The View from Here: Heroes, liars and the real failure of journalism

 

The current administration in Washington is finding out the inherent danger in pathological lying: once the snowball starts rolling down the hill, it's awfully hard to stop.

Pat Tillman became the poster boy for the "War against Terror" when he eschewed a multi-million-dollar professional football contract to become a Ranger in that war. When he was killed, the Army slathered him with accolades and awarded him medals that were supposed to salve his family's sense of loss and trumpet the heroism of another soldier offering the "last full measure of devotion" to his country. But even the best of intentions don't obviate prevarication. The army knew all along that Tillman, who as a Ranger was deemed the "best of the best," had been killed by his own comrades. They knew and they were ashamed of it and they destroyed evidence to cover up the fact that Tillman had been killed by friendly fire rather than heroically taking on a determined enemy to protect his comrades. Make no mistake about it: Tillman is still a heroic figure. The circumstances of his death don't cheapen his commitment or his dedication and certainly not his heroism. But this is what happens when the foundation of our policy is based on lies.

Remember Jessica Lynch? - the blue-eyed blonde heroine of an Iraqi ambush that resulted in her capture and subsequent "rescue" from the hands of the infidels? Remember what we were told about the circumstances of her capture? How she had fought off the Iraqis with her trusty M-16? How her rescuers fought through armed guards to rescue her? Remember the pride you felt knowing that soldiers still had that kind of heroic commitment? How happy you were to see that smiling face of hers riding through the parade in her hometown with her shiny new Bronze Star? Then remember the revulsion you felt (or should have) when you found out it was all propagandized bullshit? There were heroes the day Lynch was wounded, of course; they just didn't fit into the Army's image of who was fighting the war in Iraq. Thus, the Army ignored the fact that Jessica Lynch's weapon jammed and she never fire a shot. They ignored also that the woman who did the shooting and who did actually keep the Iraqis at bay was a Hopi Indian named Lori Pestewa, who paid for her heroism with her life. The real tragedy, besides the obvious tragedy of needless death in a needless war, is the habitual lying dishonors and discards those who don't fit the military's image of heroism and elevates those who do, regardless of their merit.
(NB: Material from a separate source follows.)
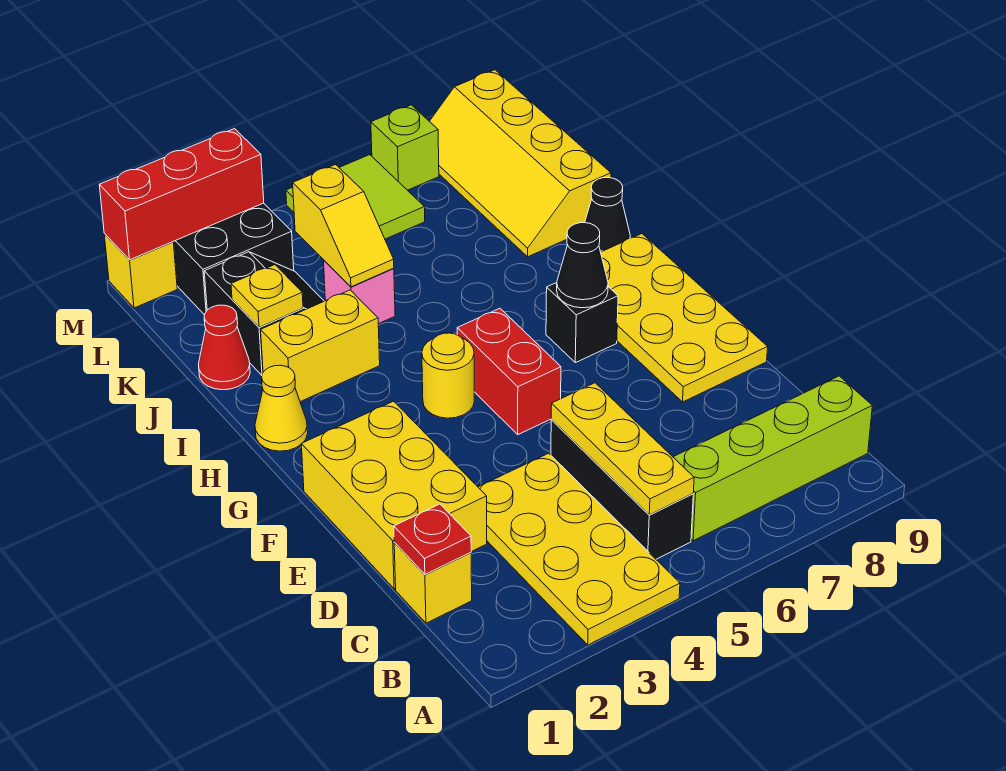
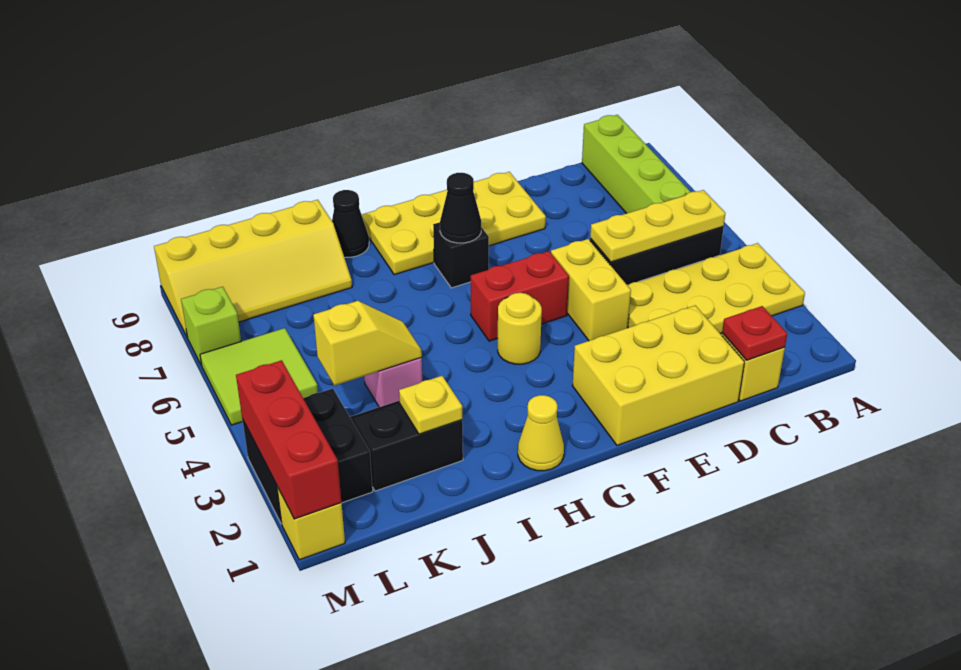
yellow 1x2 brick [261,290,380,402] -> yellow 1x2 brick moved to [551,239,631,341]
red 1x1 cone [198,305,250,390] -> none

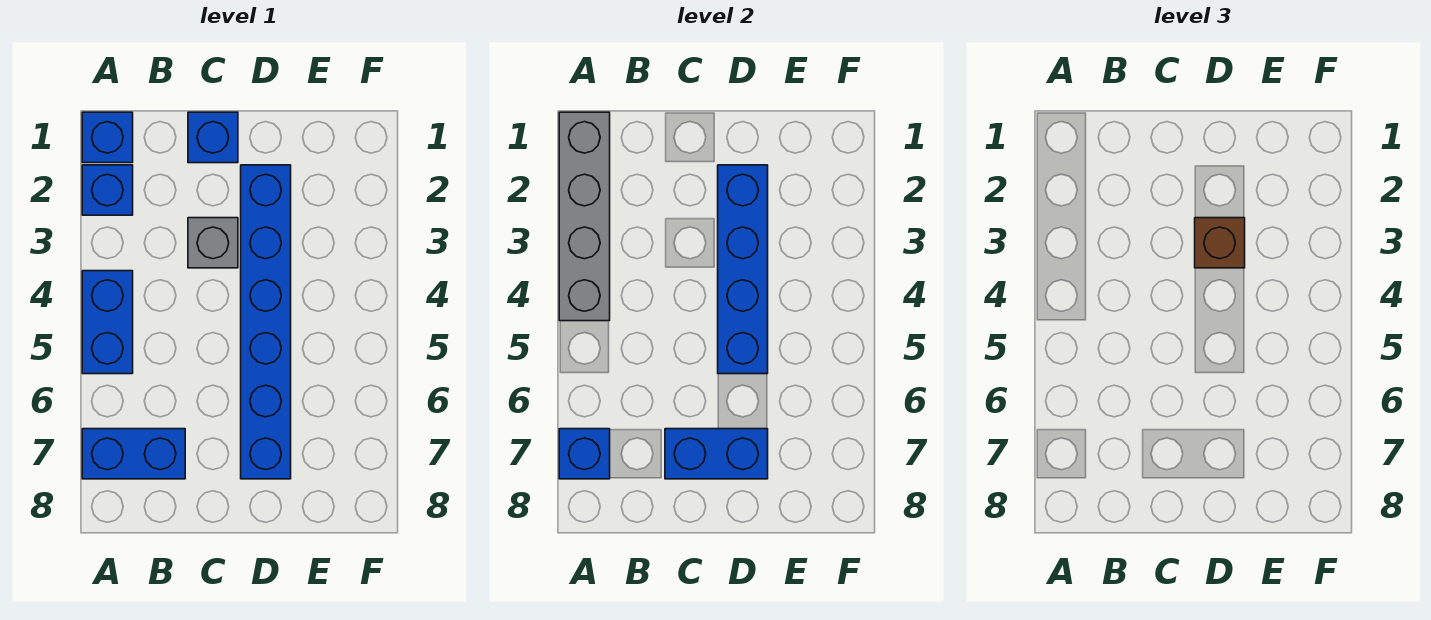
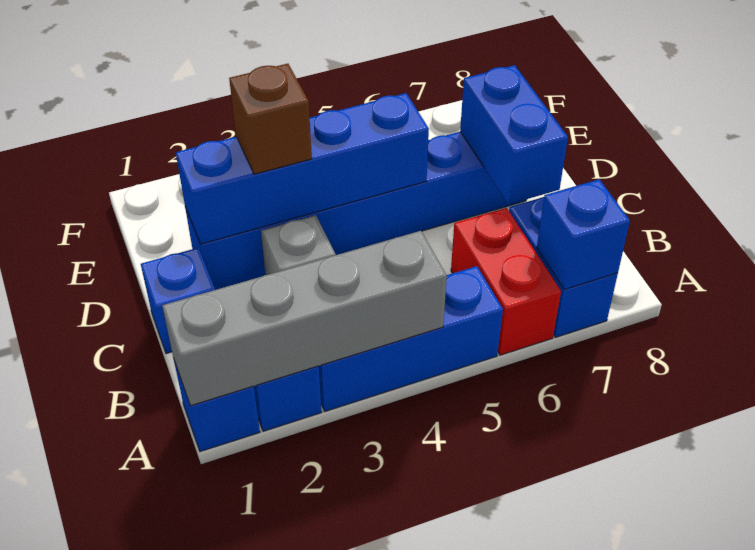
blue 1x2 brick [82,271,133,374] -> blue 1x3 brick [319,266,503,411]
none -> red 1x2 brick [451,208,561,355]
But that is the way of the Bush Administration. It is not enough to allow programs to stand on their merits. Discussion is stifled when the president's audiences are all hand-picked and forced to sign loyalty oaths before being allowed in to hear him speak. Fake reporters are surreptitiously bought and paid for with taxpayer money to preach the gospel according to George. Character assassins are paid to destroy the reputations of those who deviate from that gospel. And in the greatest hypocrisy of all, the entire charade is applauded, encouraged, promoted, repeated, and alleleuia-ed by an unholy chorus of officious religious fanatics embracing "moral values."

Have you, like the Spectator, wondered when the media in this country is going to stop its self-flagellation and tell the Administration to pound salt? The flap about the Newsweek story about the desecration of the Koran is just the latest straw. Here's an administration that made a decision to go to war without any evidenciary justification, and administration that justified its war on the rantings and ravings of an Iraqi liar the rest of the world knew was full of crap. An administration that  who lied repeatedly to the Congress, the media and the American people  now saying the media has to be "more responsible." Give me a break!

The media did what Bush did - used one anonymous source. The media did what Bush did - got it wrong because the source was unreliable. But the media also continues to do what Bush refuses - they admit their mistakes.

The White House spinmeisters must be giddy every time the media makes a mistake. Those mistakes allow the attention to be moved off the sins of the administration and focused on the media. Look at Dan Rather. The real story in that tawdry episode was the truth about what was being alleged in the phony memo: Did Bush get favored-son treatment that allowed him to avoid service in Vietnam, to get into flight school, and continued to protect him when he washed out of flight status, and when he went absent without leave? Instead, Dan Rather and the "liberal bias" of the media became the story. Attention was diverted away from the fact that Bush cheated and lied and didn't deserve an honorable discharge at all.

Most newspapers have an obscure place for corrections. Why don't they use it in cases like this? Or put it on page one, where it belongs, right alongside the latest spin or fiction to come out of the White House?